[[ THE RECORDS open ]]
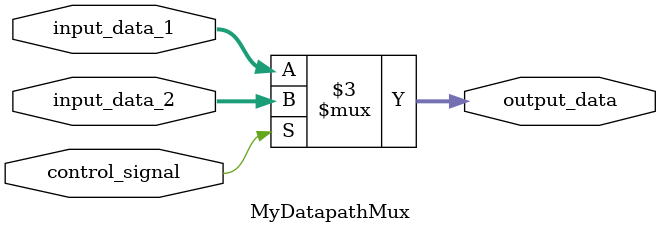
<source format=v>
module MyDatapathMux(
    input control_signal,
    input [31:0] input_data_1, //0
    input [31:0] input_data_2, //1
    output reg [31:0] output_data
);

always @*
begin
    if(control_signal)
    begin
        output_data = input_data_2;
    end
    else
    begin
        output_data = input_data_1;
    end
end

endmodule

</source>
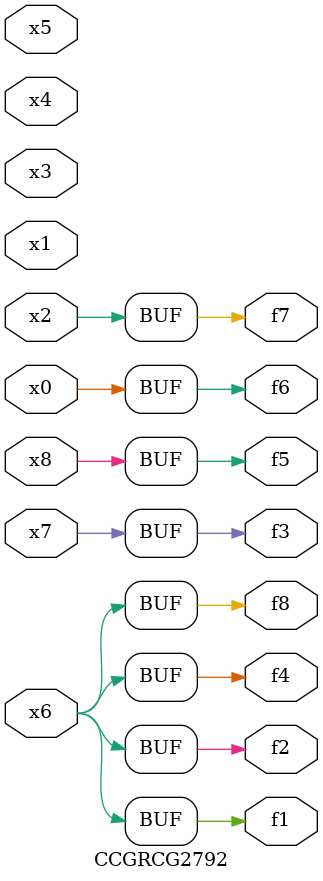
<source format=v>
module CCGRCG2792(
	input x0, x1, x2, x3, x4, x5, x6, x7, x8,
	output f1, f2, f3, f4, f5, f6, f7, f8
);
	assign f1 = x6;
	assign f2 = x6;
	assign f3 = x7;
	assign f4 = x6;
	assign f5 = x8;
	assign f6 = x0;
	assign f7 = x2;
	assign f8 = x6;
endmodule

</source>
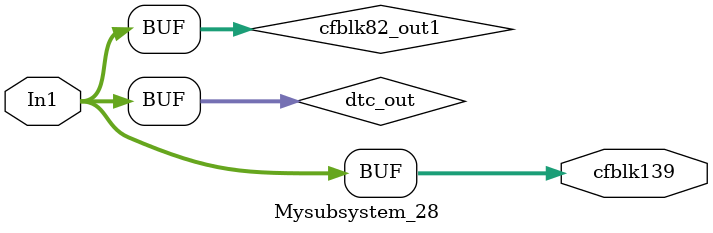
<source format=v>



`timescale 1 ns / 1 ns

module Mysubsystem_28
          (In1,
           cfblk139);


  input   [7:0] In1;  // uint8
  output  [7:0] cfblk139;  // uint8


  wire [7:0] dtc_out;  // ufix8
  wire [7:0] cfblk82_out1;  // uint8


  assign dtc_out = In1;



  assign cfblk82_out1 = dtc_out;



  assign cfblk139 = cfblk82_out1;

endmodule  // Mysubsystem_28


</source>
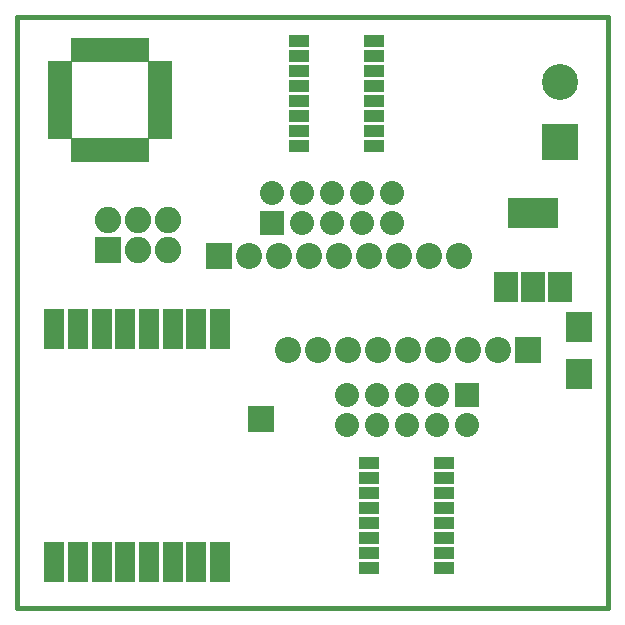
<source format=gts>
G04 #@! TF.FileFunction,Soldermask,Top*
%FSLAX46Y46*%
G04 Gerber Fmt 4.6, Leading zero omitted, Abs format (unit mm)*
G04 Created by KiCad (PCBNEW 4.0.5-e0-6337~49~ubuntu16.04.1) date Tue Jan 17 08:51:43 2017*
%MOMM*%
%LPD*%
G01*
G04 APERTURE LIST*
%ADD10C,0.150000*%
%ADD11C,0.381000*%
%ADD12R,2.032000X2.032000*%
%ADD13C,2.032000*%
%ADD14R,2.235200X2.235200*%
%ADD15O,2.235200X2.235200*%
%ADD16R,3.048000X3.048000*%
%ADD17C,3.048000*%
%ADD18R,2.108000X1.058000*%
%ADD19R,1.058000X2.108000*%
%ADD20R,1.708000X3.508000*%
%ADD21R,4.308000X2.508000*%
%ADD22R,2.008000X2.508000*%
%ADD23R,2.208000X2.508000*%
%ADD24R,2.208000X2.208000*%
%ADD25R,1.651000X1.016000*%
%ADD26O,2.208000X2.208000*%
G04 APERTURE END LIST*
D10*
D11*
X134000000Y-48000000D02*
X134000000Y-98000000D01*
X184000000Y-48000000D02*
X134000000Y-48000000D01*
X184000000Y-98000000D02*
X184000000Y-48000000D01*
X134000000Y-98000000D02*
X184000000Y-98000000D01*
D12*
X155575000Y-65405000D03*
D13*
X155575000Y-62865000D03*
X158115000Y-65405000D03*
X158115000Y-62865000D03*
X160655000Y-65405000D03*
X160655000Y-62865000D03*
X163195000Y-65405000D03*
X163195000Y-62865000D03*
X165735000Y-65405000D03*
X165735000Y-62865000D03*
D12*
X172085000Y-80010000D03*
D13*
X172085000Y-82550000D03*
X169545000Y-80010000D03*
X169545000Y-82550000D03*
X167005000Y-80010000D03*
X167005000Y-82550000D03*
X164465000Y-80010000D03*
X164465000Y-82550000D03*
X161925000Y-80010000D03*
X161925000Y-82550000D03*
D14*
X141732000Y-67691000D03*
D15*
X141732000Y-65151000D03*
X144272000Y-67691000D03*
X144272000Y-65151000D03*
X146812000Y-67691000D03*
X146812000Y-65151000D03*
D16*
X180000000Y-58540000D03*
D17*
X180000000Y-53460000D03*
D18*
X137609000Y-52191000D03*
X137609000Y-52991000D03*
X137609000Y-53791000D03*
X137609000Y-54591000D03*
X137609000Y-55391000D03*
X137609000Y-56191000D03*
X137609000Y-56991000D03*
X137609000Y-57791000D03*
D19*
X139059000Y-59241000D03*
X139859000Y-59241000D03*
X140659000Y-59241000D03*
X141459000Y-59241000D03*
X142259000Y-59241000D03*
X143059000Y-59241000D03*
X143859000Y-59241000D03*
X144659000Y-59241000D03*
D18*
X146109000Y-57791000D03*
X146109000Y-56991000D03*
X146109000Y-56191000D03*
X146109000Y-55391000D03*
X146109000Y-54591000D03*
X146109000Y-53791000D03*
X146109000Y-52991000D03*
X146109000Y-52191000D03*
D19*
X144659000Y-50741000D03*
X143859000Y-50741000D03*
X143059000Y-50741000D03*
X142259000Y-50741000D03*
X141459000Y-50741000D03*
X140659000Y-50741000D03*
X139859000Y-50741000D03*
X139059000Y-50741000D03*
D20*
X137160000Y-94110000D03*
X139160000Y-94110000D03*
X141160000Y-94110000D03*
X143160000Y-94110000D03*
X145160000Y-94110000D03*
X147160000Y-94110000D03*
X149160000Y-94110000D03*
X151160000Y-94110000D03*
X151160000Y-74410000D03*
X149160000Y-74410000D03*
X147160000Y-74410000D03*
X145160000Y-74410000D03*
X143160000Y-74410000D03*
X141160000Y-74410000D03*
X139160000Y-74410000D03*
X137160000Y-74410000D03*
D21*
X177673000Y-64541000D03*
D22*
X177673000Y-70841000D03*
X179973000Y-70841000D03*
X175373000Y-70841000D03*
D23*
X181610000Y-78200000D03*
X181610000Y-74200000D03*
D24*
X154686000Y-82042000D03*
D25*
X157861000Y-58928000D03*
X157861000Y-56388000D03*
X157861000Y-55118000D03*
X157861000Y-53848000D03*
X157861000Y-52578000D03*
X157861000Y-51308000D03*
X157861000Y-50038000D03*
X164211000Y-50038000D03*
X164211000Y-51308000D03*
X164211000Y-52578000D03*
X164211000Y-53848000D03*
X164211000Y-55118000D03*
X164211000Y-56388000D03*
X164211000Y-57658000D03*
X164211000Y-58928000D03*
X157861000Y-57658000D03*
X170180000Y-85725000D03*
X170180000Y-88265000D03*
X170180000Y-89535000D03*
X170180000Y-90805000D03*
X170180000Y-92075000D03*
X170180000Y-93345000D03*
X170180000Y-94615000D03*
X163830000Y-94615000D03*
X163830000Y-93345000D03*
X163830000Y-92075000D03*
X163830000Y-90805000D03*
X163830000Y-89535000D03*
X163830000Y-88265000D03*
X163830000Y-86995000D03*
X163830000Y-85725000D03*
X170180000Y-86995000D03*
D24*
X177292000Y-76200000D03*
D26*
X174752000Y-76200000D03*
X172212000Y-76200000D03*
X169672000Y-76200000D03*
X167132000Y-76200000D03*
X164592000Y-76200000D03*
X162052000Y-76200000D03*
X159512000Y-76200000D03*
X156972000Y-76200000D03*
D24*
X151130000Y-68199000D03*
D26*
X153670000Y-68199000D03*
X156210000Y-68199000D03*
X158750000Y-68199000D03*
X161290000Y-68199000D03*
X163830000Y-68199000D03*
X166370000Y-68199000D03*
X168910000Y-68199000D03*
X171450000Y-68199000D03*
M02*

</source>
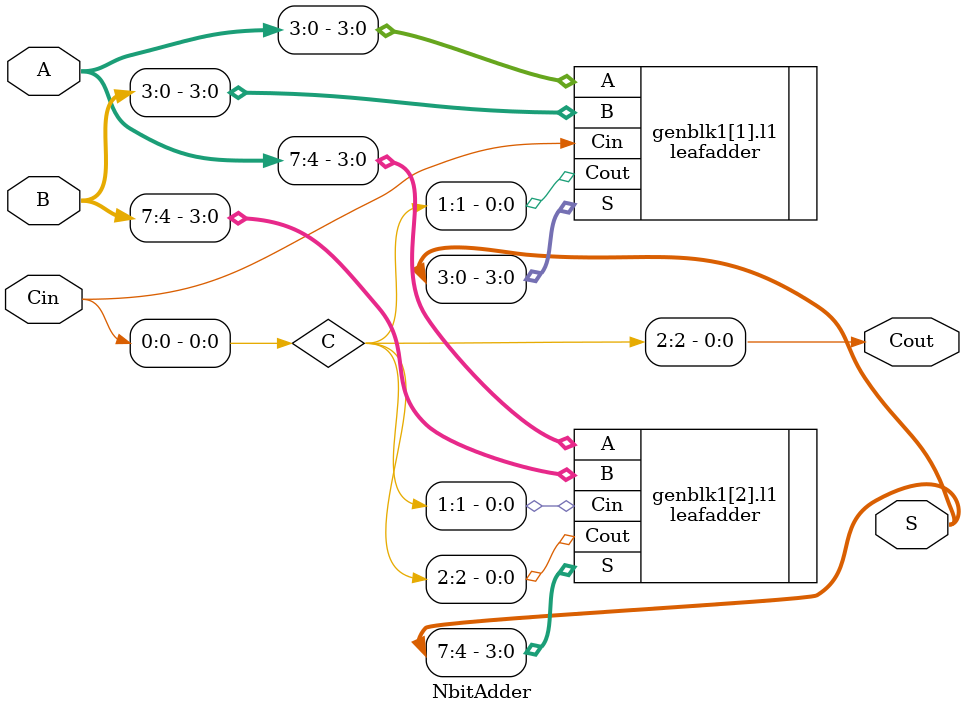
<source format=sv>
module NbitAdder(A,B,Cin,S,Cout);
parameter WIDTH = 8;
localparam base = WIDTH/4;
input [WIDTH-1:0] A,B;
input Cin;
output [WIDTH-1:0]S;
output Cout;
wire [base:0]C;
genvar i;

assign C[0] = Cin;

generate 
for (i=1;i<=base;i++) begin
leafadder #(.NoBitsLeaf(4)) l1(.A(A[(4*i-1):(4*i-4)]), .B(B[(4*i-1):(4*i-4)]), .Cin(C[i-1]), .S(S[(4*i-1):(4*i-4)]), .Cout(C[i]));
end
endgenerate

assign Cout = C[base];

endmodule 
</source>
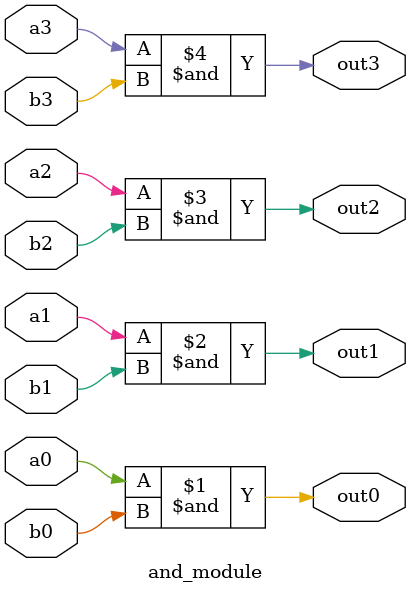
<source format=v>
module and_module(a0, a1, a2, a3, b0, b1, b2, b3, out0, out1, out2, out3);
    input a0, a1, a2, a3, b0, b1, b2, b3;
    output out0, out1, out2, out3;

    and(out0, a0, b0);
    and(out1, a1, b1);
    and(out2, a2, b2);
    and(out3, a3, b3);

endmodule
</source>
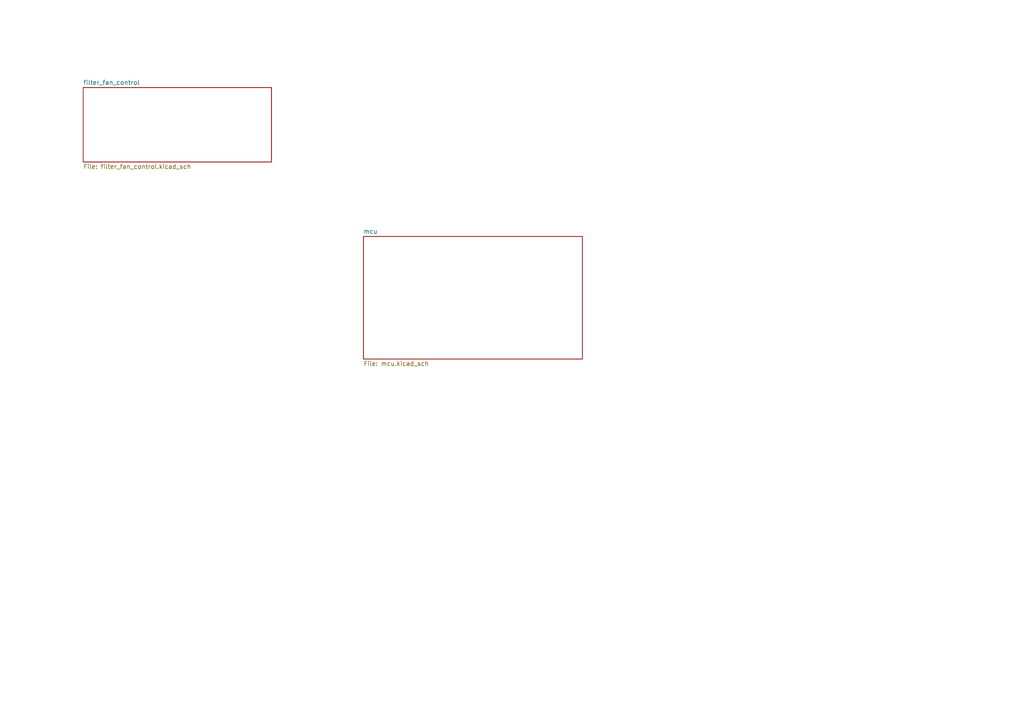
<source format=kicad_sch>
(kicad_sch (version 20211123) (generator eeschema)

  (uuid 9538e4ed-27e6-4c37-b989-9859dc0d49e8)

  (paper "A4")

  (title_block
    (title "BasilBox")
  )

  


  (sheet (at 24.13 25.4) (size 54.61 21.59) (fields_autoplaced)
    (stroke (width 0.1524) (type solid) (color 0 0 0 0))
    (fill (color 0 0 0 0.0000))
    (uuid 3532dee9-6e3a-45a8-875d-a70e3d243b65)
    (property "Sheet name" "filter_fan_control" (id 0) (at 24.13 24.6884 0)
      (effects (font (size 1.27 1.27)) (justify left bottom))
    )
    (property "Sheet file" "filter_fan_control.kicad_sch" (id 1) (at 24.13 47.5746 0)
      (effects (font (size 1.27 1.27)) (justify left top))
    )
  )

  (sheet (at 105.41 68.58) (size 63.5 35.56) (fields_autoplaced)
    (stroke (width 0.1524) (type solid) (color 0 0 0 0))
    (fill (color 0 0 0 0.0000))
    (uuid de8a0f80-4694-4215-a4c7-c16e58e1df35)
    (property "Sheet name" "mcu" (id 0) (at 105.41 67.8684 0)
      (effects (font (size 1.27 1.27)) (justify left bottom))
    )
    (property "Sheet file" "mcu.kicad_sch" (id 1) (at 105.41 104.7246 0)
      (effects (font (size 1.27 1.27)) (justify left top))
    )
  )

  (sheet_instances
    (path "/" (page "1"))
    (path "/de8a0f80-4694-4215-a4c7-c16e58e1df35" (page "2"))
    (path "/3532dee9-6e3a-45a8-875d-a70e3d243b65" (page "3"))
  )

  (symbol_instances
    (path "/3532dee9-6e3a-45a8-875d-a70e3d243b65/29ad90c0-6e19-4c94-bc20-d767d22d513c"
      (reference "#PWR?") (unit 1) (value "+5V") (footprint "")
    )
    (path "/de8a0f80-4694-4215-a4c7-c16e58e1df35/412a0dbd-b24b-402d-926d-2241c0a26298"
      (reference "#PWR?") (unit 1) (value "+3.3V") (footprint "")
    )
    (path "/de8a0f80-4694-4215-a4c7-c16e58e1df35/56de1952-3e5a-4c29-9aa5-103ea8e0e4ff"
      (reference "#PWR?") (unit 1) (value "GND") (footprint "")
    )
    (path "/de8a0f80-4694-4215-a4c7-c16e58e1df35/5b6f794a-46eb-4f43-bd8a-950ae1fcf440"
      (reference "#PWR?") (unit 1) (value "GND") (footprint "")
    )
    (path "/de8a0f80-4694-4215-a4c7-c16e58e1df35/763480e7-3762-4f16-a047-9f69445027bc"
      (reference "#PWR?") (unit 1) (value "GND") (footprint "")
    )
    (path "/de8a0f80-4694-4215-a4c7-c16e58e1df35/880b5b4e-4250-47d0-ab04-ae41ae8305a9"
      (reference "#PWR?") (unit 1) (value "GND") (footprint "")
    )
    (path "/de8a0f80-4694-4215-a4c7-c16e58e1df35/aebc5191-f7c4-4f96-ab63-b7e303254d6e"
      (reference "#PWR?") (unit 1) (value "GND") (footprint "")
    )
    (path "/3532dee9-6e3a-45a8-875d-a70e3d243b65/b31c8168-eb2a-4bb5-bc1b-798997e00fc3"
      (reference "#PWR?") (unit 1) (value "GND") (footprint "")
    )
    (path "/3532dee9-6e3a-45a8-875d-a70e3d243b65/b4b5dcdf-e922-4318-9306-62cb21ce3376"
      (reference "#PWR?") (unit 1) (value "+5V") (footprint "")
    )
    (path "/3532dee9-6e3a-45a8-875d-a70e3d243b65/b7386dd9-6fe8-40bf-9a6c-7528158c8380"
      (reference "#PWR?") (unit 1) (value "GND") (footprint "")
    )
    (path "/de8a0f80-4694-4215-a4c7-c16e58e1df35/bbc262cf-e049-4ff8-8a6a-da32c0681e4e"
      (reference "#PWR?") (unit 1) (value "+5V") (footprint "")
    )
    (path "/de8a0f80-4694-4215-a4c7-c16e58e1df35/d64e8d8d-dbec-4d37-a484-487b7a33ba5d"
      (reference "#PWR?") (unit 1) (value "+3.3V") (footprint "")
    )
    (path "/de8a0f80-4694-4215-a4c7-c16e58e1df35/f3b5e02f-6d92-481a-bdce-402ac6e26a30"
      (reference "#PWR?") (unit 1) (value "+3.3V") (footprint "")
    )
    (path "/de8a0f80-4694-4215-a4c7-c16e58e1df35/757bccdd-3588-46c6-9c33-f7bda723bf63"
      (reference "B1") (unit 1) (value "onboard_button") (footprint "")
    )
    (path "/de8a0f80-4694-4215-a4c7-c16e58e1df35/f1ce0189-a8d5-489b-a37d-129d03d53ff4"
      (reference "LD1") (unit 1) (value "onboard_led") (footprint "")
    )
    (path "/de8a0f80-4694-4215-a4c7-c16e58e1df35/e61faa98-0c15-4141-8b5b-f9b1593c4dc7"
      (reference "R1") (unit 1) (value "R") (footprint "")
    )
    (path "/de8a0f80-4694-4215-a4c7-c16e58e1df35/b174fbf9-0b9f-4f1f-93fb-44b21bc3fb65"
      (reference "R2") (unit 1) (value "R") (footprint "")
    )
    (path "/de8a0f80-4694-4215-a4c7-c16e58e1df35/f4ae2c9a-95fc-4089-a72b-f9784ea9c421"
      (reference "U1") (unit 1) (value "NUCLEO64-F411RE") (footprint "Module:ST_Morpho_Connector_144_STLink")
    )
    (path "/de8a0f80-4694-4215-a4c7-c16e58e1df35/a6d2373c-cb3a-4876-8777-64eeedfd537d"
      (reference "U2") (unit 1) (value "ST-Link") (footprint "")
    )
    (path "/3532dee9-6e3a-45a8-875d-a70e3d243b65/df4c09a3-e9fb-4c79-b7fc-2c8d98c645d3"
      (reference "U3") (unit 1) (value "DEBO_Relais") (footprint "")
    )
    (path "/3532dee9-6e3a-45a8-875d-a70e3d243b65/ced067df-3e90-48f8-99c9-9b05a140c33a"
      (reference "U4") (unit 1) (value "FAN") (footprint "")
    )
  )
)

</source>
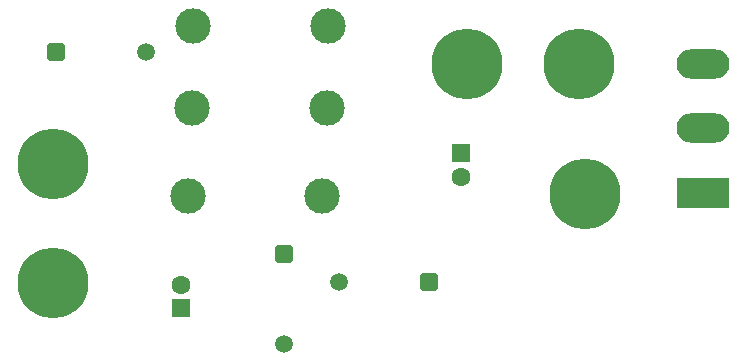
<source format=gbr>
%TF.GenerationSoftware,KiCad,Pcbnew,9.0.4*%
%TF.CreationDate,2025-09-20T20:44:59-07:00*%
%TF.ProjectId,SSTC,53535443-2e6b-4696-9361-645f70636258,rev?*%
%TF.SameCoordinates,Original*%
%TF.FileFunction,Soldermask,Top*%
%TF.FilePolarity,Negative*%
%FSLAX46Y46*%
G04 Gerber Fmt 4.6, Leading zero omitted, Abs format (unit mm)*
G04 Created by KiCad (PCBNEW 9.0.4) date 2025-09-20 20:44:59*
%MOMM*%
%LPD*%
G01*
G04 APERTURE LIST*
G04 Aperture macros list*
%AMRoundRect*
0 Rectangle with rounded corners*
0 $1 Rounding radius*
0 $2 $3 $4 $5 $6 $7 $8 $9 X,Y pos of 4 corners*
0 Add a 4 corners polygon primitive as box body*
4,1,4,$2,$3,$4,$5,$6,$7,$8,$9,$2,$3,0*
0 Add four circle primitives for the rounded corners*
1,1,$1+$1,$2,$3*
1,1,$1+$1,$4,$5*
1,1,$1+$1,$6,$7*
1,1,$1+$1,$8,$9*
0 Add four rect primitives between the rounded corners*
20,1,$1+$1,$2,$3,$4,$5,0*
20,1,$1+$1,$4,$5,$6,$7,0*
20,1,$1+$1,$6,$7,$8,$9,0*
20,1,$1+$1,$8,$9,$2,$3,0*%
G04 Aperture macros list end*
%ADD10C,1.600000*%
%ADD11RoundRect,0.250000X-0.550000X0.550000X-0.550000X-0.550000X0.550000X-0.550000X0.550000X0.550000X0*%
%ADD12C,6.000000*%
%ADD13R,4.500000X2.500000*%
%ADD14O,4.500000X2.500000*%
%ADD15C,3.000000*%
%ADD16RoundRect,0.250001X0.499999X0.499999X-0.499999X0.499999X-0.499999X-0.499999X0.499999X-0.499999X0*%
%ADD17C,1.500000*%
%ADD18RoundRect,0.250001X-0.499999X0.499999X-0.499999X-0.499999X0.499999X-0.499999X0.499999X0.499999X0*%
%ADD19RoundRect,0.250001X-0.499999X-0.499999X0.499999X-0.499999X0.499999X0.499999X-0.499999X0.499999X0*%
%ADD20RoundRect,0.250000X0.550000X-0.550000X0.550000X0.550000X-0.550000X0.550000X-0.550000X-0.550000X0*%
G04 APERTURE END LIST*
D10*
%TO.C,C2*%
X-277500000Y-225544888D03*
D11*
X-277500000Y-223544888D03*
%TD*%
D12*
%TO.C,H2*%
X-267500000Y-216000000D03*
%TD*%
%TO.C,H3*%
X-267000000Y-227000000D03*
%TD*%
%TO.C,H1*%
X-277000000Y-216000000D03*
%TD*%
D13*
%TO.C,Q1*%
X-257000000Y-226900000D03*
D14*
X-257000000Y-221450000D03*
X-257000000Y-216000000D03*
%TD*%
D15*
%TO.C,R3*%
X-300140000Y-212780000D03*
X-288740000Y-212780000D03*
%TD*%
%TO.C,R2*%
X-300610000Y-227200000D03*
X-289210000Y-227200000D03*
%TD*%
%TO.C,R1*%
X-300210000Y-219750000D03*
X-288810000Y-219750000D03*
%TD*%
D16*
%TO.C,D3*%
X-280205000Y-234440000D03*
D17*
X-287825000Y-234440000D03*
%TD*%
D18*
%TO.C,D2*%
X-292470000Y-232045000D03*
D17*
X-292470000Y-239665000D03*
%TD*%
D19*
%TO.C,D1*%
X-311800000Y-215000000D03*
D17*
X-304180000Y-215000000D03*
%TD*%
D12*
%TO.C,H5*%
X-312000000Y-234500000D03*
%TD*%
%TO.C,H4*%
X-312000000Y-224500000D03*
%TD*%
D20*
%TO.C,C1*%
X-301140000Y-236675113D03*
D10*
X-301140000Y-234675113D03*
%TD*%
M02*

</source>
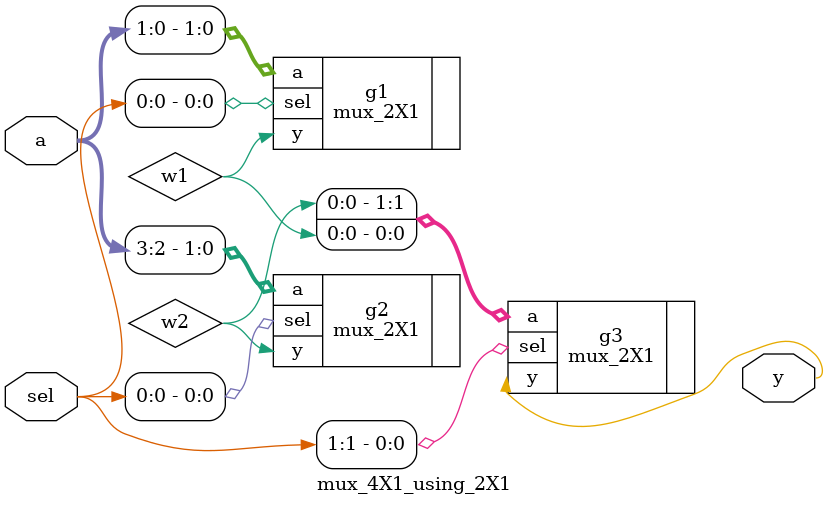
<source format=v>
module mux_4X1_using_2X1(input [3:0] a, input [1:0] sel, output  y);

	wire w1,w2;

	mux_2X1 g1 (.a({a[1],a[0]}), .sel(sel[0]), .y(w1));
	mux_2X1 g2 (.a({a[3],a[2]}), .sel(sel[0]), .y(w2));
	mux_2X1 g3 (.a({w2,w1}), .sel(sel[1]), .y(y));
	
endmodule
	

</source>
[[ THE RECORDS closed ]]
[EXERCISE OBJECTIVE] The lines above, starting at the one with "X142259000Y-50741000D03*" and ending at the one with "X163830000Y-92075000D03*", are the only ones to return, exactly as written.

[ANSWER]
X142259000Y-50741000D03*
X141459000Y-50741000D03*
X140659000Y-50741000D03*
X139859000Y-50741000D03*
X139059000Y-50741000D03*
D20*
X137160000Y-94110000D03*
X139160000Y-94110000D03*
X141160000Y-94110000D03*
X143160000Y-94110000D03*
X145160000Y-94110000D03*
X147160000Y-94110000D03*
X149160000Y-94110000D03*
X151160000Y-94110000D03*
X151160000Y-74410000D03*
X149160000Y-74410000D03*
X147160000Y-74410000D03*
X145160000Y-74410000D03*
X143160000Y-74410000D03*
X141160000Y-74410000D03*
X139160000Y-74410000D03*
X137160000Y-74410000D03*
D21*
X177673000Y-64541000D03*
D22*
X177673000Y-70841000D03*
X179973000Y-70841000D03*
X175373000Y-70841000D03*
D23*
X181610000Y-78200000D03*
X181610000Y-74200000D03*
D24*
X154686000Y-82042000D03*
D25*
X157861000Y-58928000D03*
X157861000Y-56388000D03*
X157861000Y-55118000D03*
X157861000Y-53848000D03*
X157861000Y-52578000D03*
X157861000Y-51308000D03*
X157861000Y-50038000D03*
X164211000Y-50038000D03*
X164211000Y-51308000D03*
X164211000Y-52578000D03*
X164211000Y-53848000D03*
X164211000Y-55118000D03*
X164211000Y-56388000D03*
X164211000Y-57658000D03*
X164211000Y-58928000D03*
X157861000Y-57658000D03*
X170180000Y-85725000D03*
X170180000Y-88265000D03*
X170180000Y-89535000D03*
X170180000Y-90805000D03*
X170180000Y-92075000D03*
X170180000Y-93345000D03*
X170180000Y-94615000D03*
X163830000Y-94615000D03*
X163830000Y-93345000D03*
X163830000Y-92075000D03*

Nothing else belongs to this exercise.